June 19, 2013 —
At the June 12 monthly meeting of the Cochecton Town Board, the cursory review of correspondence directed to supervisor Gary Maas was unusually remarkable. A letter from Mark DePaul Lowery, Climate Policy Analyst with the Office of Climate Change at the New York State Department of Environmental Conservation, was openly critical of Town of Cochecton Resolution 29, Climate Smart Community Pledge.
The letter stated in part, “I appreciate the town board’s passage of this resolution to adopt the Climate Smart Community Pledge but, upon review of the adopted resolution, I have noticed that the adopted resolution does not include the following pledge elements: ‘pledge to combat change by becoming a Climate Smart community; set goals, inventory emissions, move to action; plan for adaption to unavoidable climate change; support a green innovation economy.’
“I grant that pledge element one is redundant with the action of adopting the pledge, but the agencies that sponsor the Climate Smart Communities program believe that, even allowing for the great diversity of local community circumstances, priorities and aspirations, there is room for local action on all aspects of the pledge, if not immediately, then in the future… Moreover those agencies that award preference points to Climate Smart Communities on competitive grant applications must be assured that communities so designated have expressed the same level of commitment… Adoption of the complete pledge will be required of all communities seeking certification.”

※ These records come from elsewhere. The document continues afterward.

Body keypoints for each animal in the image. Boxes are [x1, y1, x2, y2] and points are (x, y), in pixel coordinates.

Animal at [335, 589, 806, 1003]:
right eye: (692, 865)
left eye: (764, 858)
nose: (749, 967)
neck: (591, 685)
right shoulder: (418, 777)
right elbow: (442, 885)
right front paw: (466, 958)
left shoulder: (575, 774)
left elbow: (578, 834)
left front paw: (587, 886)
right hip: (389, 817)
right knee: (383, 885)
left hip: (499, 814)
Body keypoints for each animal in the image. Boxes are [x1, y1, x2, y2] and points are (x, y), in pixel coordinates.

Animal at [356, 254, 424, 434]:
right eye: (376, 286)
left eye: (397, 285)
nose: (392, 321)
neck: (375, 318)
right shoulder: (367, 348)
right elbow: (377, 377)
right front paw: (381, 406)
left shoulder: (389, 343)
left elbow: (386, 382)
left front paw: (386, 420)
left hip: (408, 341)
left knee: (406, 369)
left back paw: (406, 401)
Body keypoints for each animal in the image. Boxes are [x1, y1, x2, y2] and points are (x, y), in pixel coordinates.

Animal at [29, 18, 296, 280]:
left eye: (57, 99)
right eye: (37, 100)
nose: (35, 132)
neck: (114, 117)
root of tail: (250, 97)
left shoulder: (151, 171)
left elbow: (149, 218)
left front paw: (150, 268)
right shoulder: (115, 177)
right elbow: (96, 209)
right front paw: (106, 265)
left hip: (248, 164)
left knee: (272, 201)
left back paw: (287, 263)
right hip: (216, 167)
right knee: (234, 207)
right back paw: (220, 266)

After reading the letter aloud in its entirety, Maas explained the rationale behind Cochecton’s selective editing of the Climate Smart Community Pledge furnished by Sullivan County. The board was unaware that towns were initially required to adopt all elements of the pledge in order to be certified as Climate Smart Communities, and so Cochecton pledged adoption of only those elements on which the town can currently deliver. Action on adoption of the entire pledge was left open.
In other news, councilman Larry Richardson’s Upper Delaware Council (UDC) report detailed remarks made by Thomas Fikslin of the Delaware River Basin Commission (DRBC) at the June 6 meeting of the UDC. Fikslin informed the group that the Delaware River from the upper section to Trenton is designated as anti-degradation waters. The DRBC has established monitoring stations on Delaware tributaries to record baseline water quality. In the event that gas fracking occurs along the Delaware River and/or its tributaries, the DRBC will be able to identify water pollution and determine its source; he noted that at this time there is no wastewater treatment facility in the Delaware River Basin licensed to process flow-back or fracking production water.

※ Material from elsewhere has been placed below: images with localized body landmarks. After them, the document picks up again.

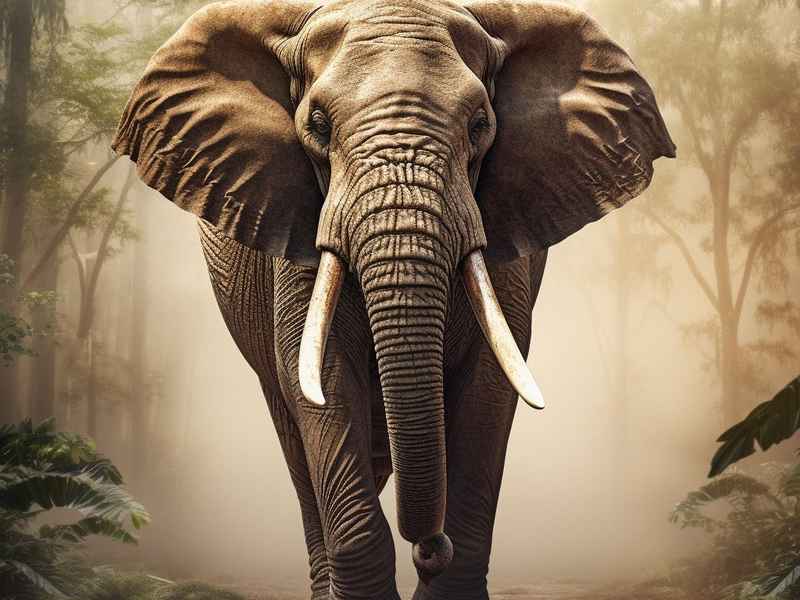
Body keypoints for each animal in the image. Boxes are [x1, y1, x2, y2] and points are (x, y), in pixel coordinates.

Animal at [112, 0, 675, 598]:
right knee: (294, 438)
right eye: (317, 125)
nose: (429, 548)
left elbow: (492, 378)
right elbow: (320, 378)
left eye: (480, 125)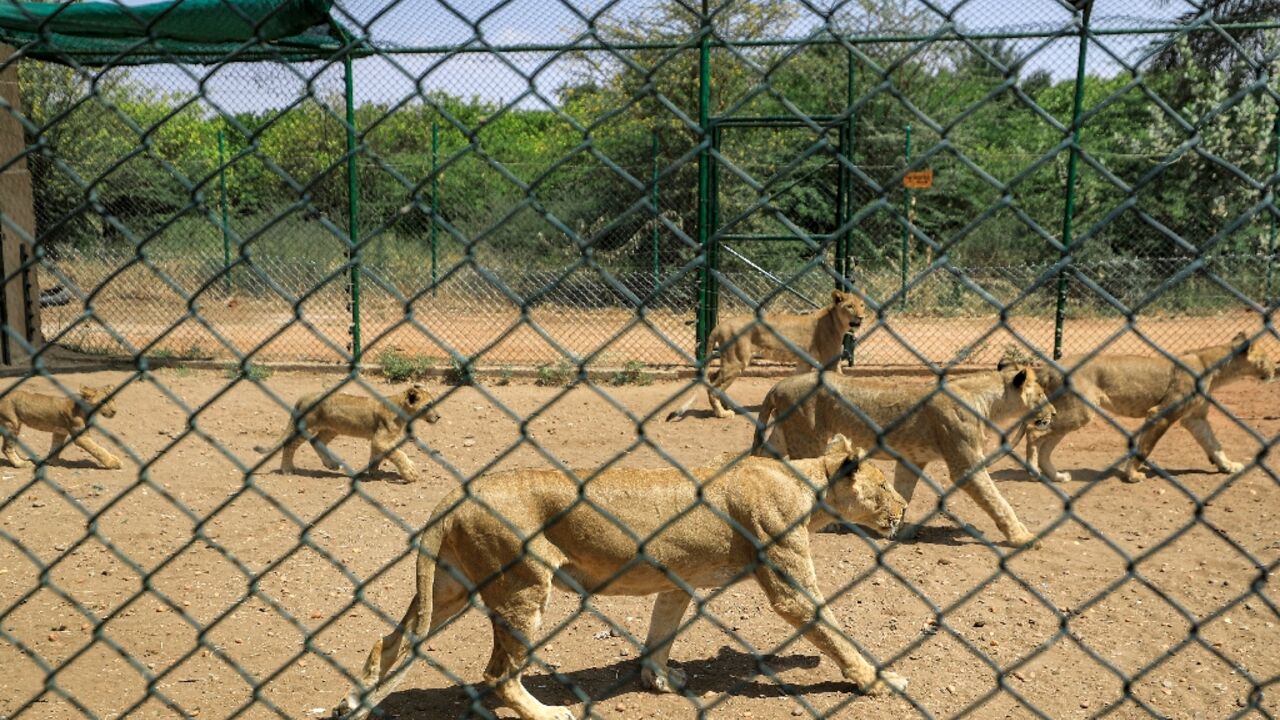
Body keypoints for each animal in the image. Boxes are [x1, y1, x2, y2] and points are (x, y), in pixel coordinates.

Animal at [256, 383, 440, 482]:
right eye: (428, 405)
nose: (439, 416)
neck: (402, 410)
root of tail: (305, 396)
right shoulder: (381, 439)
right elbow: (398, 454)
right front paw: (410, 473)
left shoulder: (378, 440)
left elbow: (377, 455)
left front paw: (373, 472)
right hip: (308, 426)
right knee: (290, 444)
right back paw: (287, 469)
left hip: (332, 428)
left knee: (316, 441)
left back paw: (331, 464)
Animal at [333, 435, 908, 720]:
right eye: (884, 485)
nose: (904, 510)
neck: (808, 485)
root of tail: (457, 493)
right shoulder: (790, 588)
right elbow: (837, 635)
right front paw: (882, 681)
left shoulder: (676, 581)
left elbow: (661, 634)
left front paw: (659, 680)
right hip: (523, 587)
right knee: (497, 675)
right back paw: (549, 713)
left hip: (450, 588)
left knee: (387, 641)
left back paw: (355, 701)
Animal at [666, 289, 866, 421]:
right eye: (850, 306)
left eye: (862, 305)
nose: (862, 317)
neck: (837, 322)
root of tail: (720, 325)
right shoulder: (830, 362)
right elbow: (843, 382)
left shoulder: (804, 361)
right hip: (736, 361)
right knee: (713, 385)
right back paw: (722, 413)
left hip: (730, 360)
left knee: (714, 377)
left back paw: (726, 406)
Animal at [751, 362, 1055, 548]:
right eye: (1041, 395)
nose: (1052, 414)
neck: (987, 402)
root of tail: (779, 385)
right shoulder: (965, 463)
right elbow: (997, 500)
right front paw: (1022, 537)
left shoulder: (912, 460)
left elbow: (904, 492)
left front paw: (898, 528)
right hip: (807, 439)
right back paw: (829, 525)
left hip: (783, 435)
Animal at [1027, 331, 1274, 484]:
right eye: (1267, 358)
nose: (1276, 369)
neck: (1214, 370)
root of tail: (1049, 367)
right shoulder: (1160, 414)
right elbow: (1145, 448)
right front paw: (1132, 475)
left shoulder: (1195, 418)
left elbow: (1214, 444)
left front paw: (1228, 466)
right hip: (1080, 413)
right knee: (1033, 432)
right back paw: (1033, 471)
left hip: (1072, 413)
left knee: (1046, 444)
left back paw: (1056, 476)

The board passed two resolutions. The first was adoption of a new notice-of-claim process mandated by New York State; parties desiring to file a claim against the town must now do so through the office of the New York Secretary of State, which will then act on behalf of the claimant. The second was for road closures in conjunction with the July 13 Day on the Lake parade and festivities. Details of the closures are excerpted from the resolution:
“Whereas, In order to protect the assemblage and activities, it is necessary to close off to traffic State Route 52, between Nearing Road and County Road 116, then up County Road 116 to the intersection of Smales Road, in the Hamlet of Lake Huntington for a parade at 11:30 a.m. to 12:30 p.m. and County Road 116 between Smales Road and Mitchell Pond East, during the event from 11:30 a.m. until 4 p.m.”
The meeting was adjourned at 9:10 p.m.